» **AUFGABEN**:
• 1. Fassen Sie im Auszug über die Ausstellungsräume den Absatz, der mit „Im Scandinavian Workshop“ beginnt, als kurze Stichpunktliste zusammen. Die wesentlichen Fakten sollen erhalten bleiben.
• 2. Welche beiden Personen engagierte Laufen laut dem Auszug über die Ausstellungsräume für die Standgestaltung?
• 3. Führen Sie den Auszug über die Ausstellungsräume bitte im selben Stil fort, beginnend nach seinem letzten Satz.

» **BEREITGESTELLTER AUSZUG**:
------------------------------------
Da übertrifft ein Raum den nächsten. Laufen engagiert z. B. Konstantin Grcic und Toan Nguyen für die Standgestaltung. Der eine gestaltet monochrom in weiß, und lässt - wie in der Fabrik - die fertigen Keramiken auf den Brennplatten im Raum aufreihen. Der andere hält sich schwarz in schwarz, lässt dadurch drei Kameras aus dem Blickfeld der Besucher verschwinden und überrascht den Einzelnen damit, dass über eine Videoinstallation die eigenen Bewegungen von drei Seiten in Echtzeit sichtbar werden. Man sieht sich, wie man sich in seinem eigenen Badezimmer wohl nie sehen wird, fühlt sich ertappt in dem Moment, in dem man auf die Keramikoberfläche des Ausstellungsobjekts greift und in den Spiegel schaut.
Im Scandinavian Workshop, untergebracht in einer alten Werkshalle im Stadtzentrum, wird man Teil einer szenischen Raumgestaltung. Nicht nur ausnahmslos jeder Stuhl, der ausgestellt ist, ist hier bequem, die Ausstellungsarchitektur verhält sich angenehm dynamisch. In knappen Zeitabständen verschieben Helfer einzelne Wände. Immer wieder wechselt so der Raumeindruck und ein anderes Möbelstück, ein anderer Weg durch den Raum rückt in den Fokus.
------------------------------------
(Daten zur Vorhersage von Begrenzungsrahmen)
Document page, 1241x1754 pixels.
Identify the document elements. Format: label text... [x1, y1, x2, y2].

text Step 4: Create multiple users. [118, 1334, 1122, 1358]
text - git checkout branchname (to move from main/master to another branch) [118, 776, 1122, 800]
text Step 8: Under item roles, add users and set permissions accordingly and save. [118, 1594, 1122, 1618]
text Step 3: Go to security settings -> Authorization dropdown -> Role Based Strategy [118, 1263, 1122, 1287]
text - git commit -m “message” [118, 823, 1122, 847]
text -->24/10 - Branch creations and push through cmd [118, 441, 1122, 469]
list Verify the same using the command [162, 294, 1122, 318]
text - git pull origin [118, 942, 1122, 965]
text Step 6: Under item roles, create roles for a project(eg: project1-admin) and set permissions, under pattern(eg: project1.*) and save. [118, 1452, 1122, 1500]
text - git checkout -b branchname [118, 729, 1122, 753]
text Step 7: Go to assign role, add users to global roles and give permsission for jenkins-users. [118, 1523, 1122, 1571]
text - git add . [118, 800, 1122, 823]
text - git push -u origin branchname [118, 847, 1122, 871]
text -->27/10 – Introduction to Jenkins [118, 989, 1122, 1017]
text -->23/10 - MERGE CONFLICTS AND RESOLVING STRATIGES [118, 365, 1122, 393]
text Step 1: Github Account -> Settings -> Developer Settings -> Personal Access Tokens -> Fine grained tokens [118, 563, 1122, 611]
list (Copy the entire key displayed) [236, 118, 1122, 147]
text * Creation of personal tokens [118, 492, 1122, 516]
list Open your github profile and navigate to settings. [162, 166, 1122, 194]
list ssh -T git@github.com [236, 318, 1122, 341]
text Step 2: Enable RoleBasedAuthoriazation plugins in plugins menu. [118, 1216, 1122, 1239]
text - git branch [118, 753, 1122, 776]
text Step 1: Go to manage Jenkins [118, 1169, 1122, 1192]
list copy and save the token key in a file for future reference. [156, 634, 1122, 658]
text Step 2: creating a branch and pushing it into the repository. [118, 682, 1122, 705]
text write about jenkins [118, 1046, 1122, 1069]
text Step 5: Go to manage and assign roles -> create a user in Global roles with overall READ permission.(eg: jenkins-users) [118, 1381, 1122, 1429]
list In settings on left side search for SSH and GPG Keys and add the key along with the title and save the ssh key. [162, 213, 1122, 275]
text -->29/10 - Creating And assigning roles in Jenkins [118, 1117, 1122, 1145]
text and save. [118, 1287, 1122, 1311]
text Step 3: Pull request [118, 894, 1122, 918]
------------------------------------
» **LÖSUNGEN**:
• 1.
- Der Scandinavian Workshop ist in einer alten Werkshalle im Stadtzentrum untergebracht.
- Besucher werden Teil einer szenischen Raumgestaltung.
- Jeder ausgestellte Stuhl ist bequem.
- Die Ausstellungsarchitektur ist dynamisch: Helfer verschieben in knappen Zeitabständen einzelne Wände.
- So wechselt immer wieder der Raumeindruck, und jeweils ein anderes Möbelstück oder ein anderer Weg durch den Raum rückt in den Fokus.

• 2. Konstantin Grcic und Toan Nguyen.

• 3.
Endlos mehr Einzeleindrücke wären hier noch zu nennen, wie z.B. die Vorschau auf das Thema der Biennale Interieur – Kortrjik, deren Team mit sauber gezeichneten Schnitten durch Wohnbauten der letzten 300 Jahre die Gestaltung des privaten Raums als Thema neu entdecken. Domesticity zeigt private Räume als Spiegel und Fokus der Gesellschaft von morgen.
Oder der Auftritt des Instituts für Raumgestaltung der TU Graz unter dem Titel amm-architekten machen möbel, der mit geballtem Enthusiasmus der Studierenden vermittelt, dass qualitativ und formal ansprechendes Design keineswegs die Sache großer Player ist, sondern von nachvollziehbaren Ideen und handwerklicher Sorgfalt abhängt.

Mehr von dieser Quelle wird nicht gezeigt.